[[ Excerpt to read open ]]
Skip to content

Feature Demo: Aggregating Data

Welcome to this demo page where one more special sparksnake feature will be shown: the usage of a method to apply multiple aggregation functions in a Spark DataFrame.

Let's see a summary of what we will be talking about:

🚀 Feature Extraction of multiple aggregate statistics from a numerical attribute in a Spark DataFrame based in a group by operation
💻 Method SparkETLManager.agg_data()
⚙️ Operation Mode Available in all operation modes

Data and Context

As usual, let's first introduce the data available for this demo. In this case, we will use the payments dataset with the following schema:

root
 |-- order_id: string (nullable = true)
 |-- payment_sequential: integer (nullable = true)
 |-- payment_type: string (nullable = true)
 |-- payment_installments: integer (nullable = true)
 |-- payment_value: double (nullable = true)

If we look at the schema above, we will see attributes that tell us everything about payments from an specific order. So, let's see a sample of this DataFrame to get closer to the data.

+--------------------+------------------+------------+--------------------+-------------+
|            order_id|payment_sequential|payment_type|payment_installments|payment_value|
+--------------------+------------------+------------+--------------------+-------------+
|b81ef226f3fe1789b...|                 1| credit_card|                   8|        99.33|
|a9810da82917af2d9...|                 1| credit_card|                   1|        24.39|
|25e8ea4e93396b6fa...|                 1| credit_card|                   1|        65.71|
|ba78997921bbcdc13...|                 1| credit_card|                   8|       107.78|
|42fdf880ba16b47b5...|                 1| credit_card|                   2|       128.45|
+--------------------+------------------+------------+--------------------+-------------+
only showing top 5 rows

And now, let's suppose we have the following business questions to answear:

What kind of data insights can be taken from this payments data?
[[ Excerpt to read closed ]]
=== Required action 1 ===
Arrange the rows, starting at the beginning of the rows and ending at the row containing "dist [0.025338, -0.015597]", as a two-column CSV with the column names input and output. Each input should be paired with its answer on one CSV line, with each field quoted and its line breaks replaced by spaces. Leave the pictures out.
[[ Available records open ]]
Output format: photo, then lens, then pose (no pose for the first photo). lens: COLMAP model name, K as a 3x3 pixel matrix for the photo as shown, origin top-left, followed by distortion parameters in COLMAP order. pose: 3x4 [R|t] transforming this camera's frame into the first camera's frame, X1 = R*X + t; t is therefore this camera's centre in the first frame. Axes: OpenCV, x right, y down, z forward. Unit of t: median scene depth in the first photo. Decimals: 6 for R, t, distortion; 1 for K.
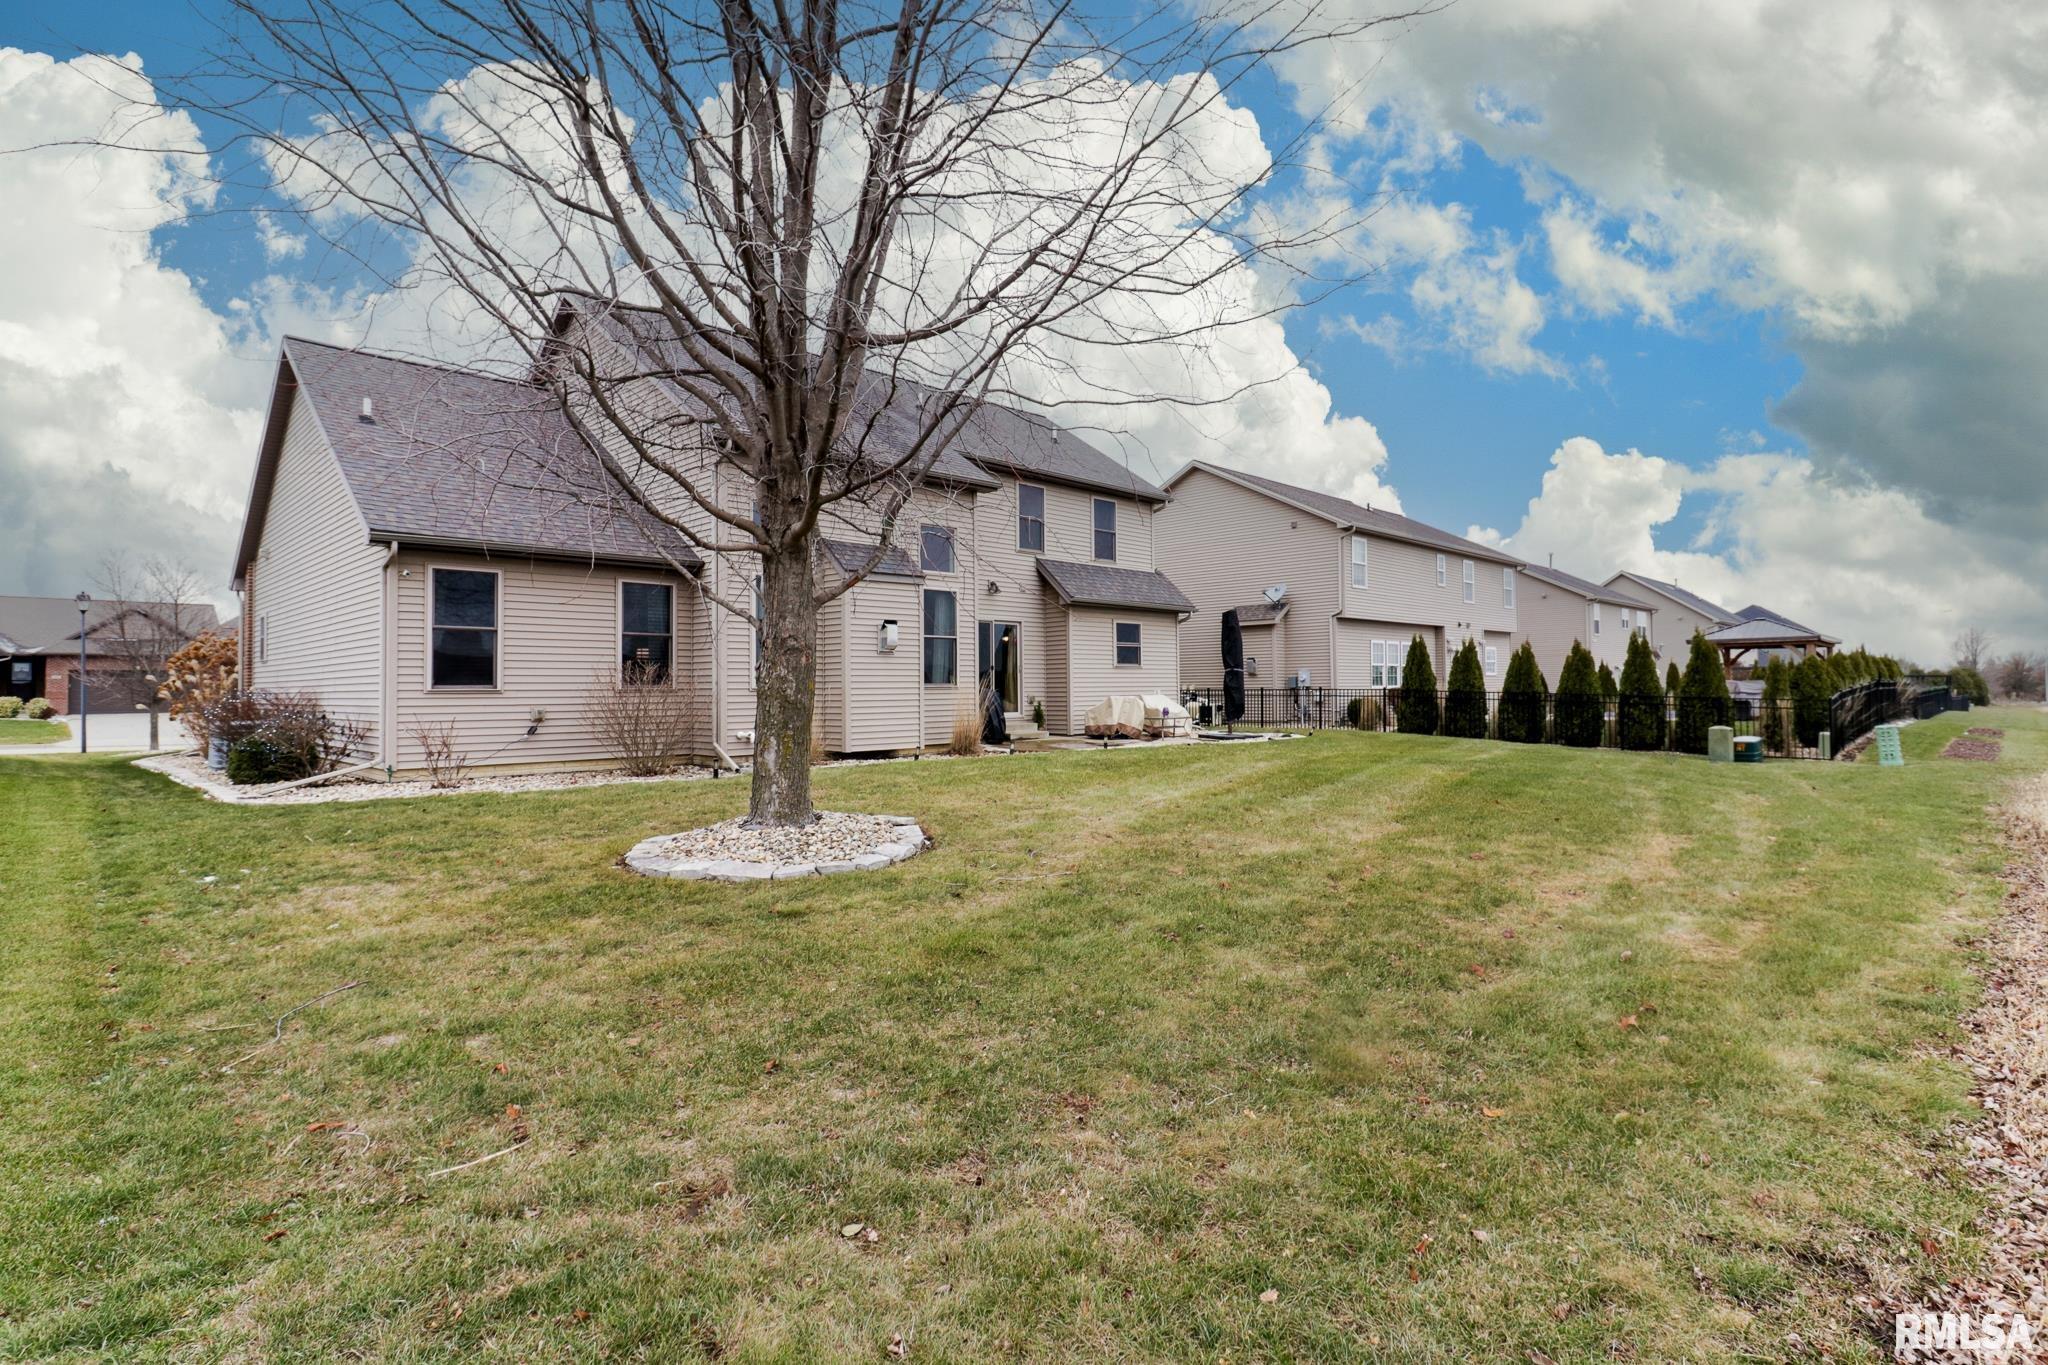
lens RADIAL K [[1013.2, 0, 1024.9], [0, 1013.2, 644.8], [0, 0, 1]] dist [-0.000120, -0.000173]
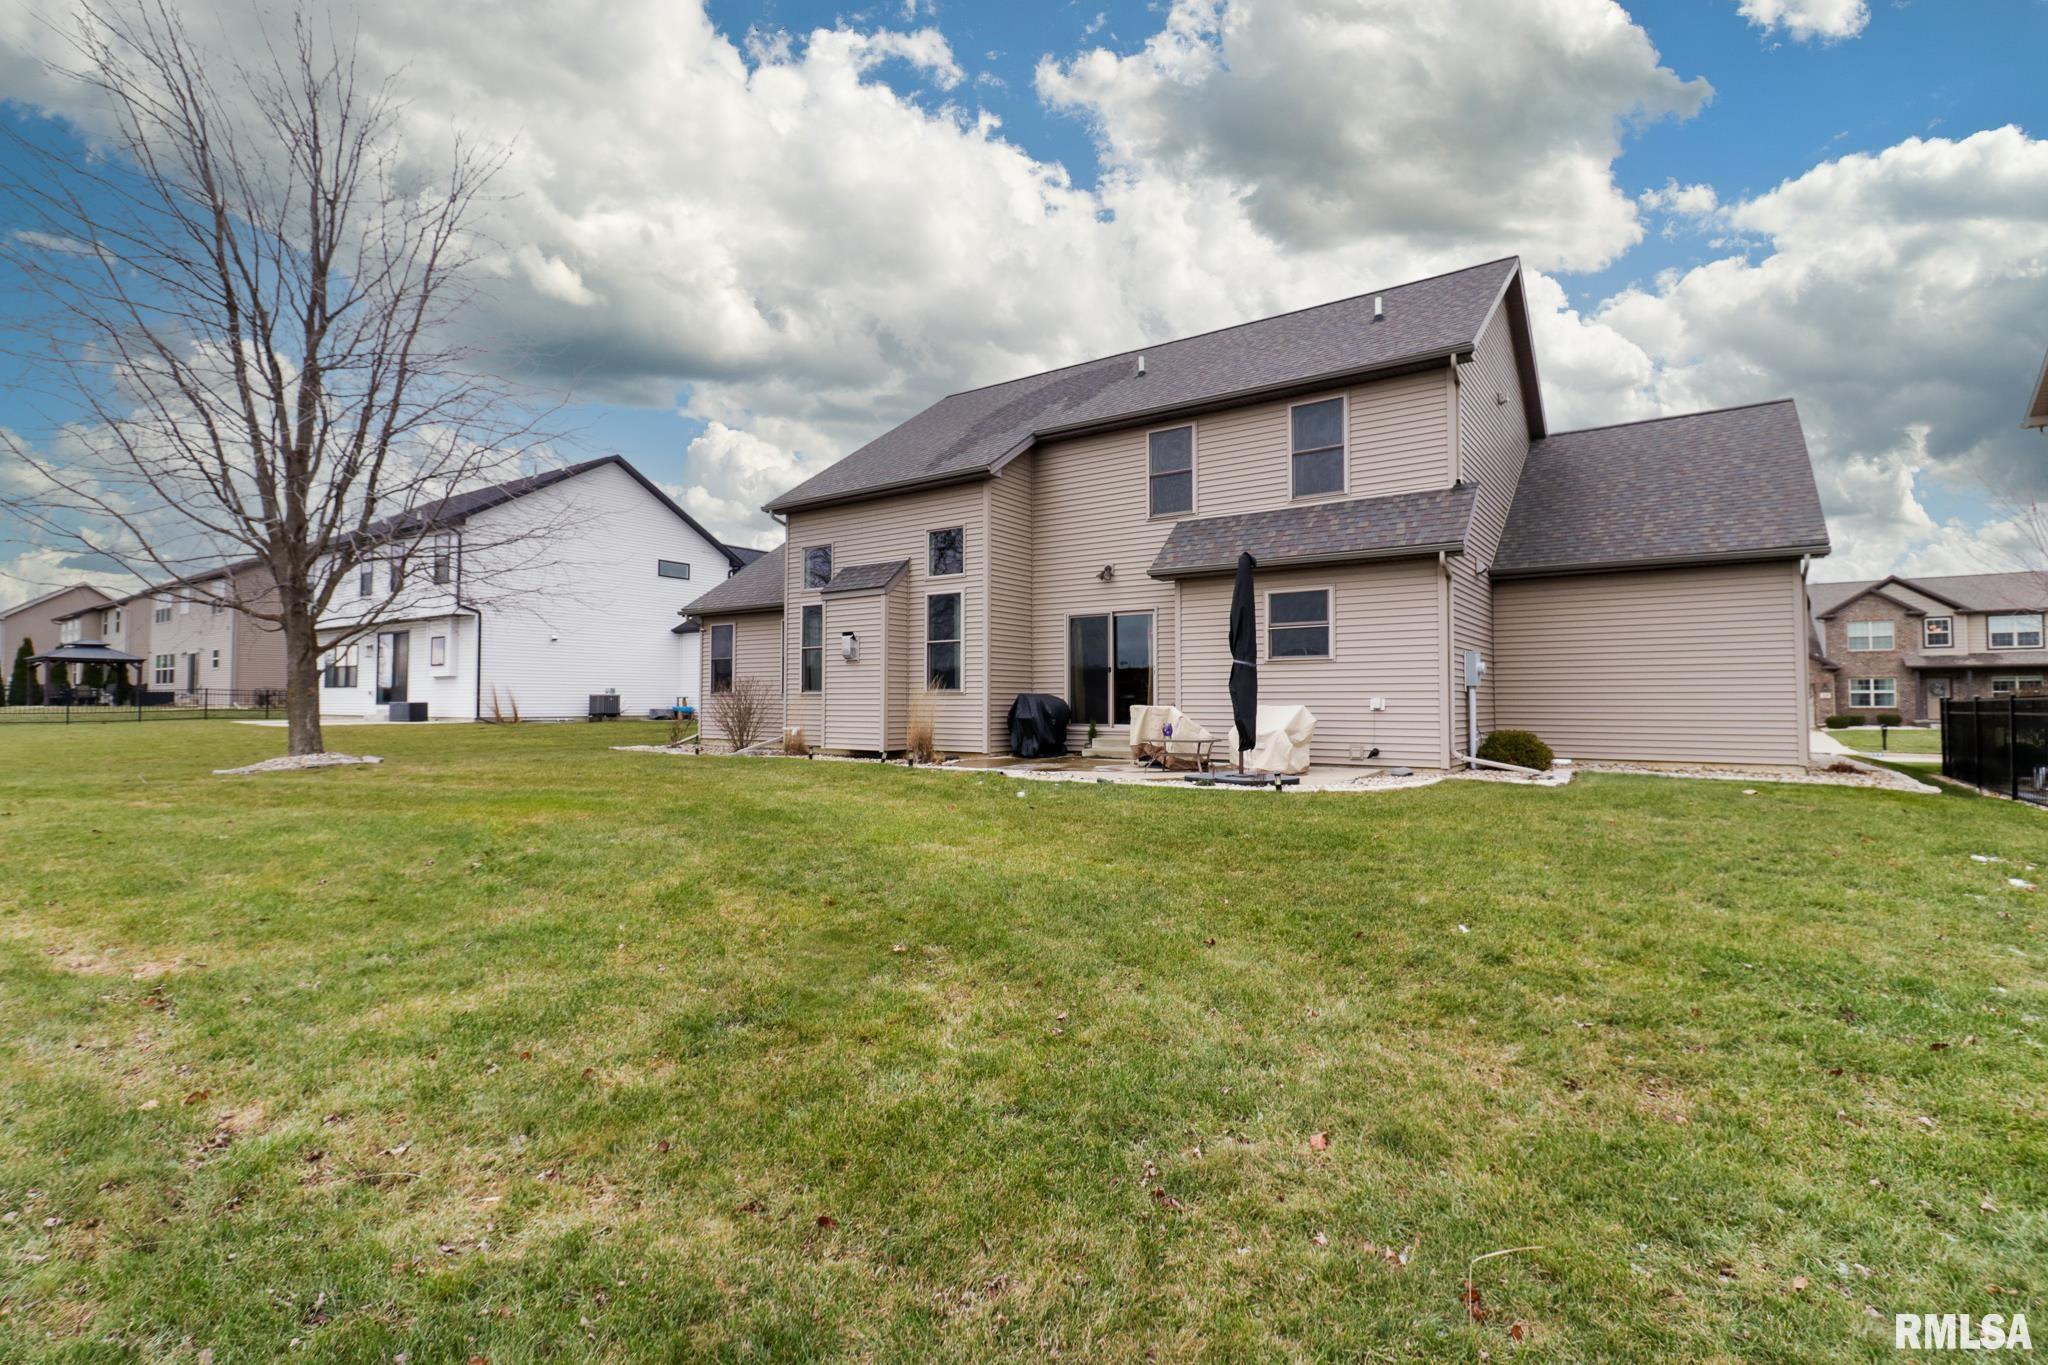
lens RADIAL K [[970.0, 0, 1018.8], [0, 970.0, 634.5], [0, 0, 1]] dist [0.025338, -0.015597]
pose [[0.143102, -0.057228, -0.988052, 0.721242], [0.042707, 0.997754, -0.051605, 0.031305], [0.988786, -0.034812, 0.145225, 0.791509]]
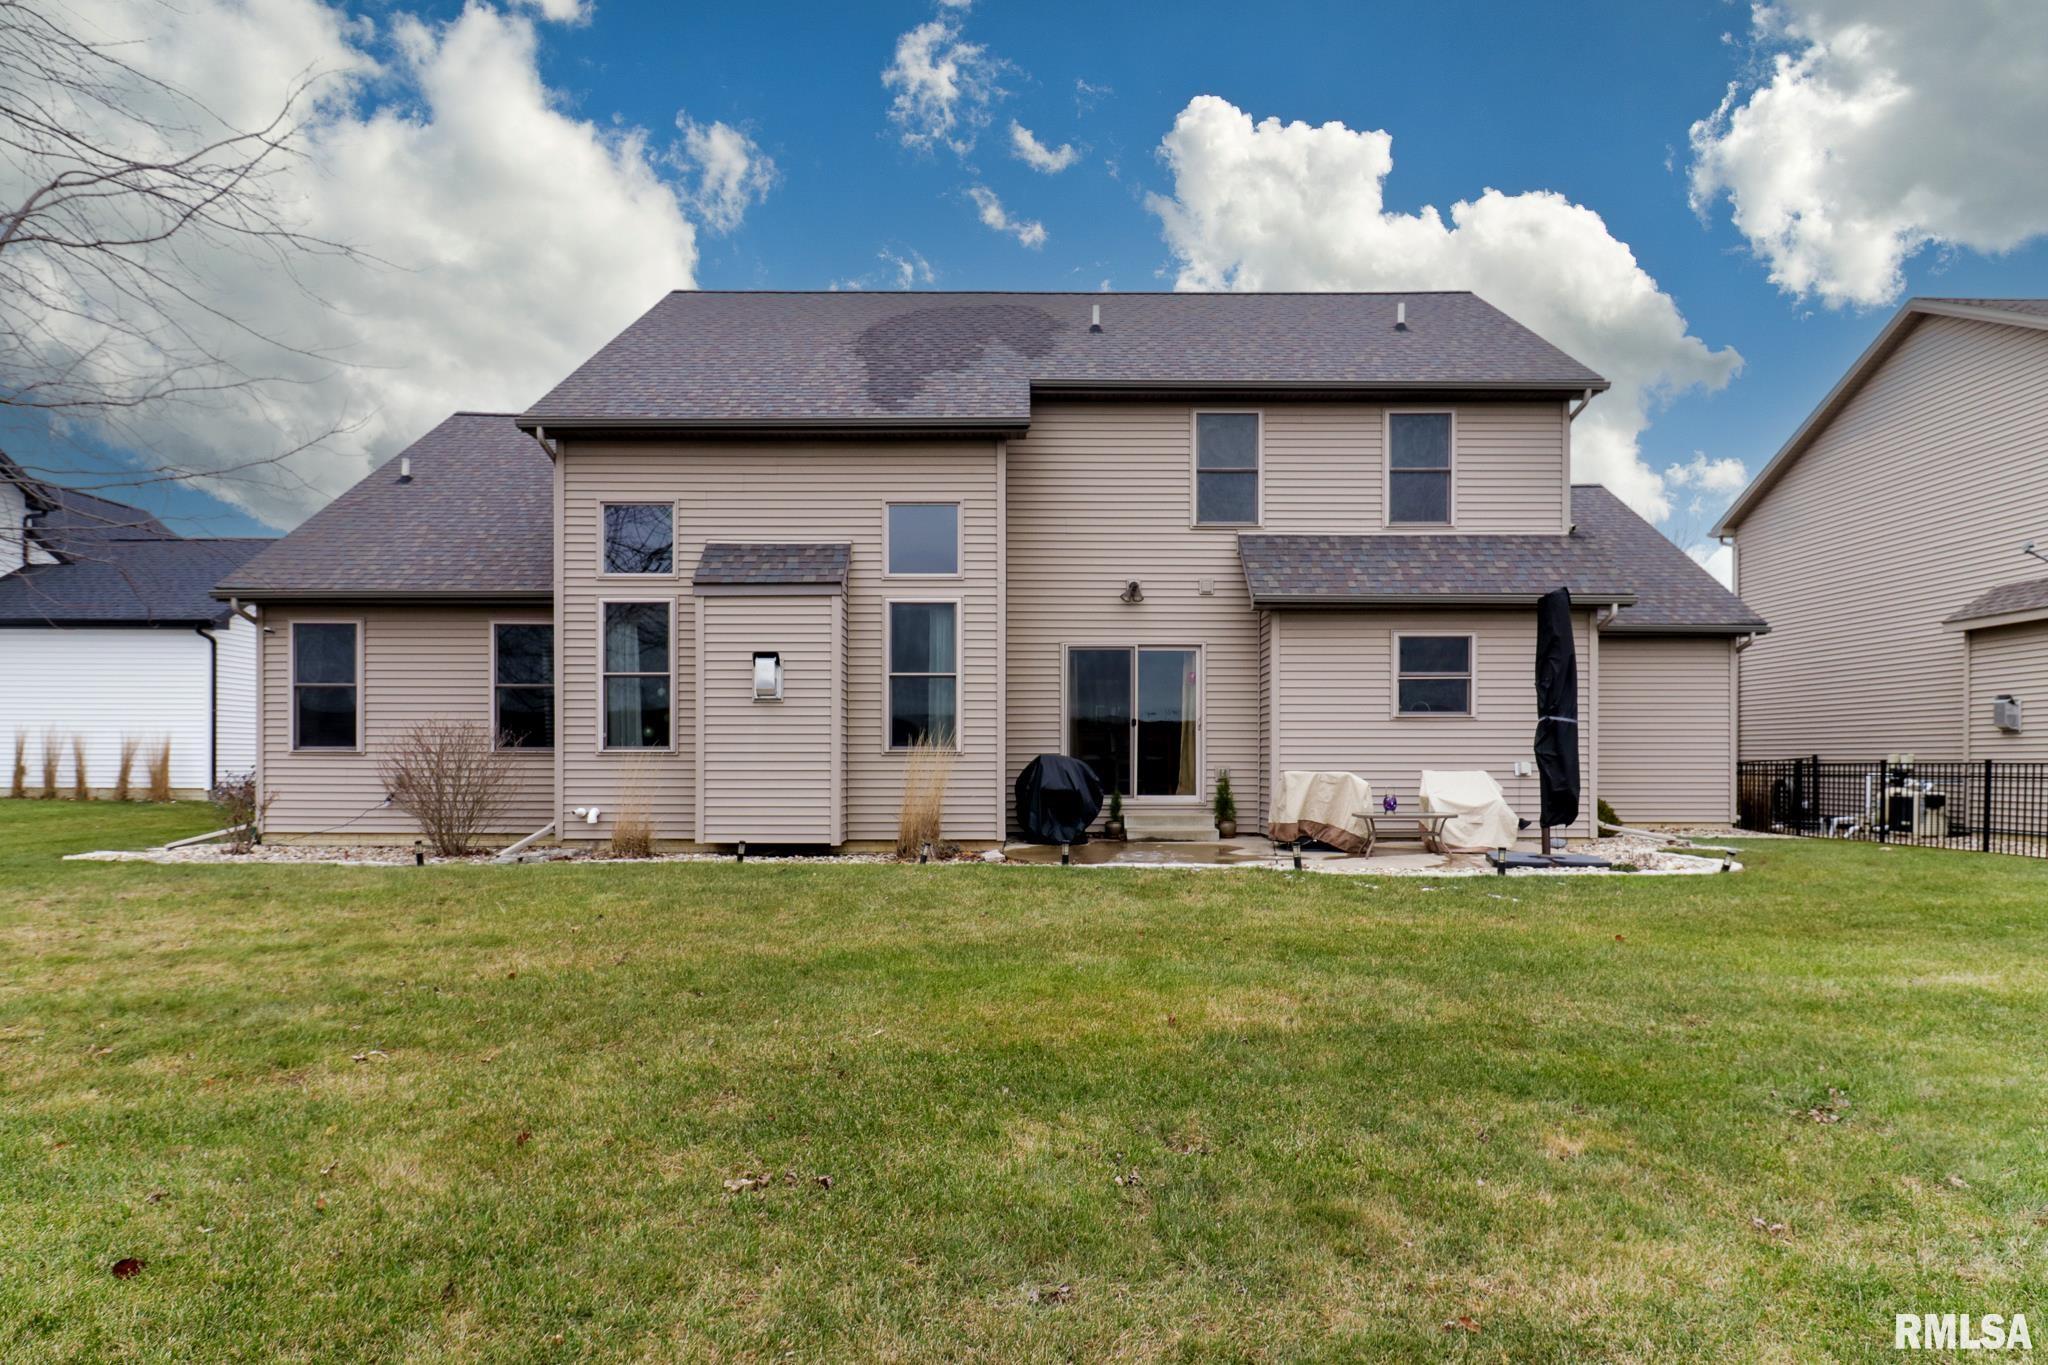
lens RADIAL K [[1121.5, 0, 1384.8], [0, 1121.5, 755.3], [0, 0, 1]] dist [-0.001207, -0.000790]
pose [[0.698383, 0.009325, -0.715663, 0.550573], [0.023001, 0.999106, 0.035464, 0.021741], [0.715354, -0.041228, 0.697545, 0.614293]]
[[ Available records closed ]]
=== Required action 2 ===
According to the demo page on aggregating data, why is a sample of the payments DataFrame shown after the schema?

=== Answer box 1 ===
input,output
"Output format: photo, then lens, then pose (no pose for the first photo). lens: COLMAP model name, K as a 3x3 pixel matrix for the photo as shown, origin top-left, followed by distortion parameters in COLMAP order. pose: 3x4 [R|t] transforming this camera's frame into the first camera's frame, X1 = R*X + t; t is therefore this camera's centre in the first frame. Axes: OpenCV, x right, y down, z forward. Unit of t: median scene depth in the first photo. Decimals: 6 for R, t, distortion; 1 for K.","lens RADIAL K [[1013.2, 0, 1024.9], [0, 1013.2, 644.8], [0, 0, 1]] dist [-0.000120, -0.000173] lens RADIAL K [[970.0, 0, 1018.8], [0, 970.0, 634.5], [0, 0, 1]] dist [0.025338, -0.015597]"

=== Answer box 2 ===
The schema shows attributes that describe everything about the payments from a specific order. The sample is shown so the reader can get closer to that data.